Advice on my graphing project - c++

I'm working on a program that will update a list of objects every (.1) seconds. After the program finishes updating the list, the program will be aware if any object is within a certain distance of any other object. Every object has an X,Y position on a graph. Every object has a value known as 'Range'. Every tick (.1s) the program will use the distance formula to calculate if any other objects are less than or equal to the range of the object being processed.
For instance, if point A has a range of 4 and is at (1,1) and point B is at (1,2), the distance formula will return ~1, meaning point B is within range of point A. The calculation will look similar to this:
objects = { A = {X = 1,Y = 1,Range = 4}, B = {X = 1,Y = 2,Range = 3}, C = {X = 4,Y = 7,Range = 9} }
while(true) do
for i,v in pairs(objects) do
v:CheckDistance()
end
wait()
end
-- Point:CheckDistance() calculates the distance of all other points from Point "self".
-- Returns true if a point is within range of the Point "self", otherwise false.
--
The Problem:
The graph may contain over 200 points, each point would have math applied to it for every other point that exists. This will occur for every point every .1s. I imagine this may slow down or create lag in the 3D environment I am using.
Question:
Does this sound like the optimal way to do this?
What are your ideas on how this should be done more efficiently/quickly?

As Alex Feinamn said: it seems you are making your own collision detector, albeit a primitive one.
I'm not sure if you have points on a 2D or 3D plane, however. You say every object "has an X,Y position on a graph" and further on talk about "lag in the 3D environment I am using."
Well, both 2D and 3D physics – as well as Lua – are well developed fields, so there are no shortage of optimisations.

> Task requirements
A. In the graphing thread, what distance does the formula give between point A and point B in the example?
B. Please explain why the poster in the graphing thread expects the approach might slow down or lag the 3D environment.
Answer using only the graphing thread.

> Data excerpts
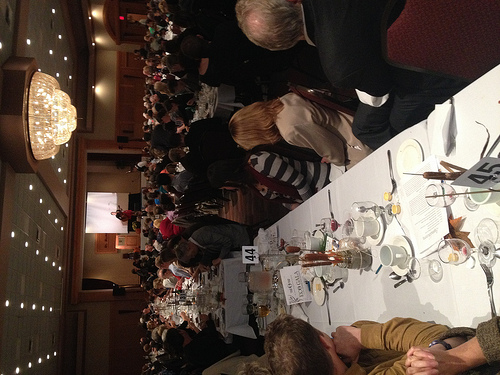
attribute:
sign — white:
[450, 154, 498, 194]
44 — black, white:
[241, 243, 258, 267]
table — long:
[217, 65, 499, 373]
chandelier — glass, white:
[26, 71, 82, 157]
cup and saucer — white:
[378, 237, 415, 279]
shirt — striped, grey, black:
[251, 150, 326, 196]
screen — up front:
[88, 193, 140, 235]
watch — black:
[426, 337, 454, 352]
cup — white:
[352, 211, 378, 238]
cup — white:
[304, 237, 326, 252]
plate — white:
[392, 141, 426, 167]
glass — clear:
[438, 236, 497, 266]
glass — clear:
[410, 261, 444, 282]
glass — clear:
[426, 185, 487, 208]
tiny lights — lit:
[39, 0, 78, 92]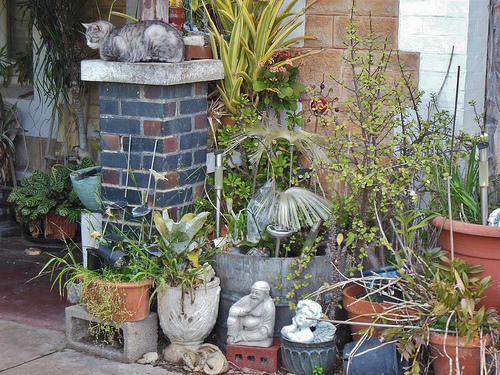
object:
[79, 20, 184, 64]
cat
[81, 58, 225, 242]
pillar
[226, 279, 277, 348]
graden statue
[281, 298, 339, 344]
graden statue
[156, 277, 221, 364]
vase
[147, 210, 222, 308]
plant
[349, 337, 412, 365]
flower pot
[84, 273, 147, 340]
plant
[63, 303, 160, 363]
cement stone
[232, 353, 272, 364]
brick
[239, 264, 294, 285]
stone structure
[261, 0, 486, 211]
wall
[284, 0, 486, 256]
building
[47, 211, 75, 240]
clay pot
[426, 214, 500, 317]
large flowerpot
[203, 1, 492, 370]
garden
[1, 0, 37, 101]
window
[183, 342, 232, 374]
resting dragon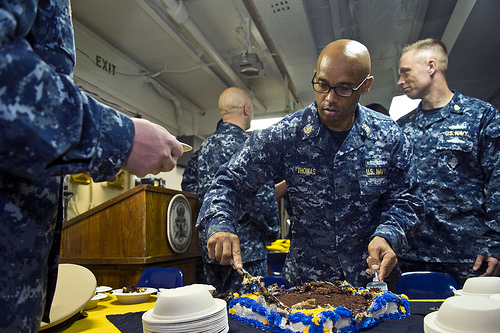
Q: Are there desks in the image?
A: Yes, there is a desk.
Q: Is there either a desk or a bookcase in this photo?
A: Yes, there is a desk.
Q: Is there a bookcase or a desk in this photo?
A: Yes, there is a desk.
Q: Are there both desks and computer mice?
A: No, there is a desk but no computer mice.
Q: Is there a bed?
A: No, there are no beds.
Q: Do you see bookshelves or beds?
A: No, there are no beds or bookshelves.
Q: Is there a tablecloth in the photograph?
A: Yes, there is a tablecloth.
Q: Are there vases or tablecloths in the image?
A: Yes, there is a tablecloth.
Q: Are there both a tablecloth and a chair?
A: Yes, there are both a tablecloth and a chair.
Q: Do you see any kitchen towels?
A: No, there are no kitchen towels.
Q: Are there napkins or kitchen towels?
A: No, there are no kitchen towels or napkins.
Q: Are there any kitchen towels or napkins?
A: No, there are no kitchen towels or napkins.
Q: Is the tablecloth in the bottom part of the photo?
A: Yes, the tablecloth is in the bottom of the image.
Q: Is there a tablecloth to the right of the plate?
A: Yes, there is a tablecloth to the right of the plate.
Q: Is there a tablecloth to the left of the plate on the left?
A: No, the tablecloth is to the right of the plate.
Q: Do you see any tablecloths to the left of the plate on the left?
A: No, the tablecloth is to the right of the plate.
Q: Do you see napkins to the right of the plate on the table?
A: No, there is a tablecloth to the right of the plate.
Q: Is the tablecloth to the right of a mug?
A: No, the tablecloth is to the right of a plate.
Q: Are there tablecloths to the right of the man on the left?
A: Yes, there is a tablecloth to the right of the man.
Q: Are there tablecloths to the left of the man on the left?
A: No, the tablecloth is to the right of the man.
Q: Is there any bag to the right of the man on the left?
A: No, there is a tablecloth to the right of the man.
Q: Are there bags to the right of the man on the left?
A: No, there is a tablecloth to the right of the man.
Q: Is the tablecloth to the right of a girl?
A: No, the tablecloth is to the right of the man.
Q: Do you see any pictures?
A: No, there are no pictures.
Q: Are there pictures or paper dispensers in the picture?
A: No, there are no pictures or paper dispensers.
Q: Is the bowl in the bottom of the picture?
A: Yes, the bowl is in the bottom of the image.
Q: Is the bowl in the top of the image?
A: No, the bowl is in the bottom of the image.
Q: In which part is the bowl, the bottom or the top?
A: The bowl is in the bottom of the image.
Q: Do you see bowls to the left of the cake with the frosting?
A: Yes, there is a bowl to the left of the cake.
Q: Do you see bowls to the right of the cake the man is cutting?
A: No, the bowl is to the left of the cake.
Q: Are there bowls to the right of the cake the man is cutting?
A: No, the bowl is to the left of the cake.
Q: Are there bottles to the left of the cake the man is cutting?
A: No, there is a bowl to the left of the cake.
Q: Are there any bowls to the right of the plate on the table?
A: Yes, there is a bowl to the right of the plate.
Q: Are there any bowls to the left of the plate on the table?
A: No, the bowl is to the right of the plate.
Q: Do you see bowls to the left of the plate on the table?
A: No, the bowl is to the right of the plate.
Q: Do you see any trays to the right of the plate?
A: No, there is a bowl to the right of the plate.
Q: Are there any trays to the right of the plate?
A: No, there is a bowl to the right of the plate.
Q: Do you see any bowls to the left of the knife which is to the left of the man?
A: Yes, there is a bowl to the left of the knife.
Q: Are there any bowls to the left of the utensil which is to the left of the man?
A: Yes, there is a bowl to the left of the knife.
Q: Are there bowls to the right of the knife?
A: No, the bowl is to the left of the knife.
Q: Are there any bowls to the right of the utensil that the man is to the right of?
A: No, the bowl is to the left of the knife.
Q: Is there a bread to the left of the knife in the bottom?
A: No, there is a bowl to the left of the knife.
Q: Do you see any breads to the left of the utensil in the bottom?
A: No, there is a bowl to the left of the knife.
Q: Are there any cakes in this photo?
A: Yes, there is a cake.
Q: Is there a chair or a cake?
A: Yes, there is a cake.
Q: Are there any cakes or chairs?
A: Yes, there is a cake.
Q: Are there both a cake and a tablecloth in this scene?
A: Yes, there are both a cake and a tablecloth.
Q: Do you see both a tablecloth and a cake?
A: Yes, there are both a cake and a tablecloth.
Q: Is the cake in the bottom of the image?
A: Yes, the cake is in the bottom of the image.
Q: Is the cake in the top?
A: No, the cake is in the bottom of the image.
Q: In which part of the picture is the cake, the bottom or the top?
A: The cake is in the bottom of the image.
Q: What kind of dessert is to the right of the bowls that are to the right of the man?
A: The dessert is a cake.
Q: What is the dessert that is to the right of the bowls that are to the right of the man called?
A: The dessert is a cake.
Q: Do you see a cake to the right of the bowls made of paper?
A: Yes, there is a cake to the right of the bowls.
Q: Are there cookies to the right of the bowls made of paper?
A: No, there is a cake to the right of the bowls.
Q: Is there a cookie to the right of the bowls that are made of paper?
A: No, there is a cake to the right of the bowls.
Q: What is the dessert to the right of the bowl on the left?
A: The dessert is a cake.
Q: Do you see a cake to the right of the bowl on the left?
A: Yes, there is a cake to the right of the bowl.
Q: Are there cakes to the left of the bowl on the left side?
A: No, the cake is to the right of the bowl.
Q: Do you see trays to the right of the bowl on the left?
A: No, there is a cake to the right of the bowl.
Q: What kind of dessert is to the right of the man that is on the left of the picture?
A: The dessert is a cake.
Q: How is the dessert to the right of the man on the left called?
A: The dessert is a cake.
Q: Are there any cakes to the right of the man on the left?
A: Yes, there is a cake to the right of the man.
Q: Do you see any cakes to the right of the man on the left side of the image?
A: Yes, there is a cake to the right of the man.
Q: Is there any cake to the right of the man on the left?
A: Yes, there is a cake to the right of the man.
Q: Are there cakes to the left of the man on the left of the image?
A: No, the cake is to the right of the man.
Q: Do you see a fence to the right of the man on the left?
A: No, there is a cake to the right of the man.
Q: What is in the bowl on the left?
A: The cake is in the bowl.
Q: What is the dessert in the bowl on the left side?
A: The dessert is a cake.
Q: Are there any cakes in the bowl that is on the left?
A: Yes, there is a cake in the bowl.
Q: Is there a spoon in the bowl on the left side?
A: No, there is a cake in the bowl.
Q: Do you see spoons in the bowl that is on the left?
A: No, there is a cake in the bowl.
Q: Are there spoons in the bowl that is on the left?
A: No, there is a cake in the bowl.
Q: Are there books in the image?
A: No, there are no books.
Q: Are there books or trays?
A: No, there are no books or trays.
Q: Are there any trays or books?
A: No, there are no books or trays.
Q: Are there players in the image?
A: No, there are no players.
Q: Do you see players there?
A: No, there are no players.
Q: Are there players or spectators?
A: No, there are no players or spectators.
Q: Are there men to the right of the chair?
A: Yes, there is a man to the right of the chair.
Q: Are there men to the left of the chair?
A: No, the man is to the right of the chair.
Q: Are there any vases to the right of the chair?
A: No, there is a man to the right of the chair.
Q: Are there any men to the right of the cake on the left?
A: Yes, there is a man to the right of the cake.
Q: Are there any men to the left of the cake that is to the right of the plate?
A: No, the man is to the right of the cake.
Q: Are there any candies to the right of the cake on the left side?
A: No, there is a man to the right of the cake.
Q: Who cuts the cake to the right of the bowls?
A: The man cuts the cake.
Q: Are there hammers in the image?
A: No, there are no hammers.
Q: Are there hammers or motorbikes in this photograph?
A: No, there are no hammers or motorbikes.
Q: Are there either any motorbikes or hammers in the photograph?
A: No, there are no hammers or motorbikes.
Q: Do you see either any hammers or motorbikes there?
A: No, there are no hammers or motorbikes.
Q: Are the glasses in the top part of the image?
A: Yes, the glasses are in the top of the image.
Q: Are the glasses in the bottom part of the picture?
A: No, the glasses are in the top of the image.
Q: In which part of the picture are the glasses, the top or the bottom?
A: The glasses are in the top of the image.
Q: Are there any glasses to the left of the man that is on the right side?
A: Yes, there are glasses to the left of the man.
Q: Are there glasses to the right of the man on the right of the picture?
A: No, the glasses are to the left of the man.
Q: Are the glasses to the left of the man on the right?
A: Yes, the glasses are to the left of the man.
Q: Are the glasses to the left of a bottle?
A: No, the glasses are to the left of the man.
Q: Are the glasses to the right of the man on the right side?
A: No, the glasses are to the left of the man.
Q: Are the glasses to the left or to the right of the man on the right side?
A: The glasses are to the left of the man.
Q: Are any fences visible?
A: No, there are no fences.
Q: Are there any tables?
A: Yes, there is a table.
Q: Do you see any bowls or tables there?
A: Yes, there is a table.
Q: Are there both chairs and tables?
A: Yes, there are both a table and a chair.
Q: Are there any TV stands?
A: No, there are no TV stands.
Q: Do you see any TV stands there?
A: No, there are no TV stands.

> List of solutions
A. About 1, which means point B is within range of point A.

B. The graph may hold over 200 points, and each point would have math applied to it for every other point. This would happen for every point every 0.1 seconds.